Location: Vegetable Research
Project Number: 6659-22000-025-11
Start Date: Sep 01, 2013
End Date: Sep 30, 2014
Using established whitefly (Bemisia tabaci) colonies on collard green, over 2,000 whiteflies will be transferred on TYLCV-infected and healthy tomato plants, respectively. After feeding on the test plants for specific time intervals at 0 hr, 6 hr, 24 hr and 48 hr, 500 whiteflies will be aspirated at each time point and immediately frozen at -80C until use.
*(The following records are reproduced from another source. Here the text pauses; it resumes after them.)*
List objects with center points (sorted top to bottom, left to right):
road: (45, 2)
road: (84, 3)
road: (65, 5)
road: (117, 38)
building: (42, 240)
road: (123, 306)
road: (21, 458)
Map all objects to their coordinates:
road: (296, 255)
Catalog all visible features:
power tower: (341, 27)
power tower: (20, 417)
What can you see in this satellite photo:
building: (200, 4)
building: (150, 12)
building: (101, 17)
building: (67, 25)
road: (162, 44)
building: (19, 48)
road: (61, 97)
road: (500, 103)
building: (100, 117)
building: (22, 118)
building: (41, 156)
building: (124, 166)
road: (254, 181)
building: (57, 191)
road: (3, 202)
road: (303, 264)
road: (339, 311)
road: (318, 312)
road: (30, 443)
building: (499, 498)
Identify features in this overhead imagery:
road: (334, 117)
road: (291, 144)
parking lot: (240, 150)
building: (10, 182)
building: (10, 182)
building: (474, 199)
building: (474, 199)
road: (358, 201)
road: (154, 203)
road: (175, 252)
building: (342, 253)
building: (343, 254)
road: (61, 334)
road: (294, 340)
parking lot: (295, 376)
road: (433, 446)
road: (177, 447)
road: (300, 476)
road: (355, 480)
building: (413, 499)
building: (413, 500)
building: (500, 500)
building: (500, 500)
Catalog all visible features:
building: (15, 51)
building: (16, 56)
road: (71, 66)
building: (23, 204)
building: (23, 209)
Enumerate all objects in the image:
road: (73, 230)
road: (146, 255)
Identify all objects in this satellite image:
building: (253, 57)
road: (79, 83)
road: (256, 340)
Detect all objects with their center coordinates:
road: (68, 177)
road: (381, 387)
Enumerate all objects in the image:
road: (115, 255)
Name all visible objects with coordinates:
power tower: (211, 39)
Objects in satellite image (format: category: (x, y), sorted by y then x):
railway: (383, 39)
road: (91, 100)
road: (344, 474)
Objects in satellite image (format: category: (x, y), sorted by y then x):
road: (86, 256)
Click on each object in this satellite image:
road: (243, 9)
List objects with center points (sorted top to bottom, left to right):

We plan to perform 3 biological replications for each set of whiteflies. In total, the number of whiteflies needed is 12,000, including 6,000 viruliferous and 6,000 feeding on healthy tomato plants. In each subsample, total RNA preparations will be prepared using the TRIzol method. A half volume of RNA preparation will be used for RNA-seq library construction (paired-end). Another half volume of RNA preparation will be used for sRNA library construction. Sequencing of RNA-seq and sRNA will be multiplexed and conducted on HiSeq at Cornell genomic service center. Bioinformatics analysis on RNA-seq and sRNA (miRNA) will be performed at BTI and those genes highly regulated upon TYLCV infection will be selected. Once whitefly functional genes or their predicted precursor sequences are identified, dsRNAs will be designed and synthesized. These dsRNAs in varied concentration will be added on artificial diet or in nutrient solution for tomato cuttings for whitefly feeding. The effect of RNAi on whiteflies will be evaluated in replicated experiments for their mortality rate relative to controls. Upon initial screening, those promising dsRNAs will be tested again in replicated tests to evaluate the effects on whitefly survivability and impact on TYLCV transmission.